Research expeditions were an occasion to deploy new technologies. Many of the objects presented in the Seeing Truth exhibition represent new products and technologies used and sometimes conceived for use in seeking and producing knowledge. Pictured above is a flashlight and canteen from the 1928 leg of the Central Asiatic Expedition. Why are such objects included in museum archival collections? Originally, the fossilized findings of the expedition were our focus. Today, however, , even the tools used on such research expeditions are objects of study and interest and tell us a great deal about what experiences and ideas informed the people involved in the expedition. The Central Asiatic Expeditions featured many “firsts” including the first use of automobiles in the Gobi Desert, the first “moving pictures” captured in the Gobi (see footage here), and, of course, dozens of newly discovered firsts of fossilized dinosaurs and mammals.

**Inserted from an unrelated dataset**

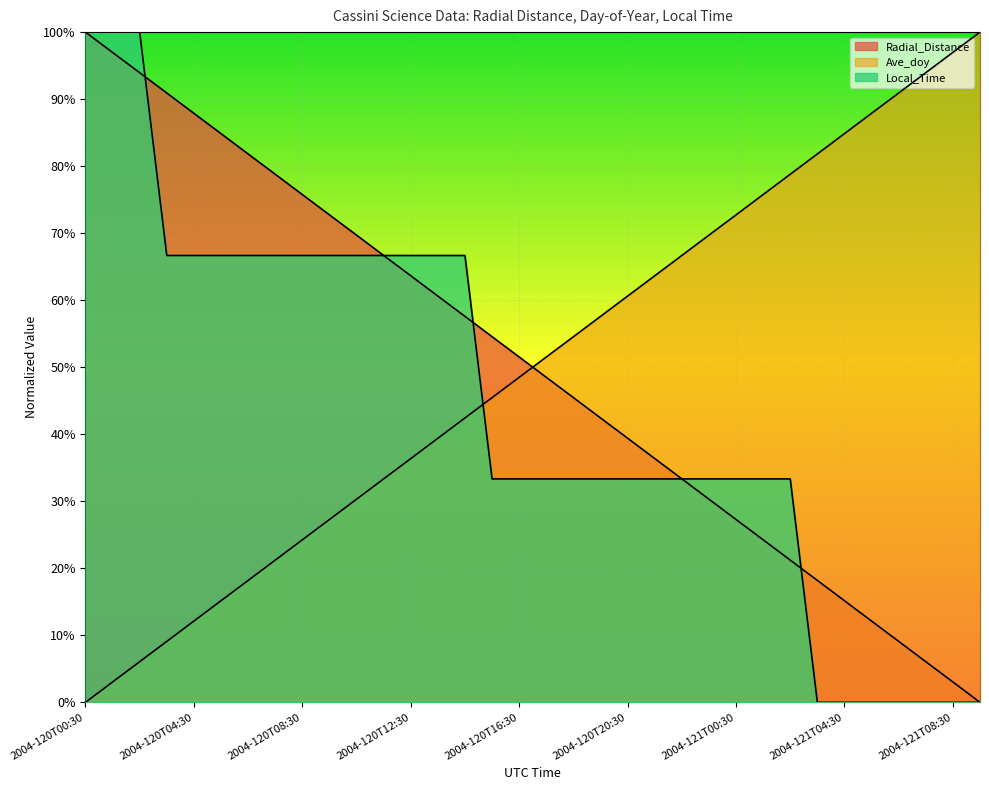

The value of Local_Time at 2004-121T04:30 is 0.4. True or false?

False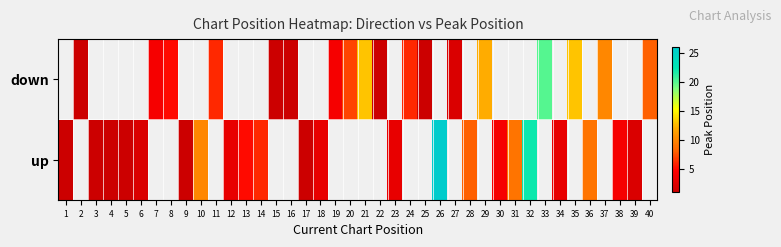

What is the difference between the maximum and minimum values in the up series?

25.0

AMNH research teams dispatched to Mongolia and China included Roy Chapman Andrews, paleontologists, and a large support staff comprised of locals, often missionaries. The teams required motor vehicles, camels, camping supplies, and technical tools and supplies to unearth and carefully preserve fossils for transportation. Andrews made several trips to Mongolia and China leading up to the first official expedition. The expeditions of the 1920s were organized piecemeal, because Andrews and the AMNH often had to return home to the US in order to process their findings and raise funds. Maps had to be drawn and local guides, suppliers, camels, and governments had to be contracted. Planned excursions were also often paused due to civil war and unrest in China and Mongolia, and efforts were eventually halted in 1930 when the Mongolian government came under Soviet influence and subsequently closed its borders to Westerners.
Dr. Jose Perez, owner of the flashlight, served as the surgeon for the 1928 Expedition. He operated on Andrews’ leg after an accidental self-inflicted gunshot wound and treated G. Horvath, assistant auto mechanic, for a knife injury.
We may wonder how Americans found themselves digging in the Gobi Desert and how it came to be that many of their discoveries found new homes on US soil. New generations of scientists and critical citizens have identified this practice as looting. The AMNH continues its research in the Gobi Desert today, but original specimens are no longer housed in the US. Once the fossil is uncovered, it is processed and replicated with plaster or lent to the Museum for preparation and study and then, the museum returns the specimen to local authorities and scientists in Mongolia. In this way, knowledge is still expanded, but with more sensitivity to the people on whose land items are found.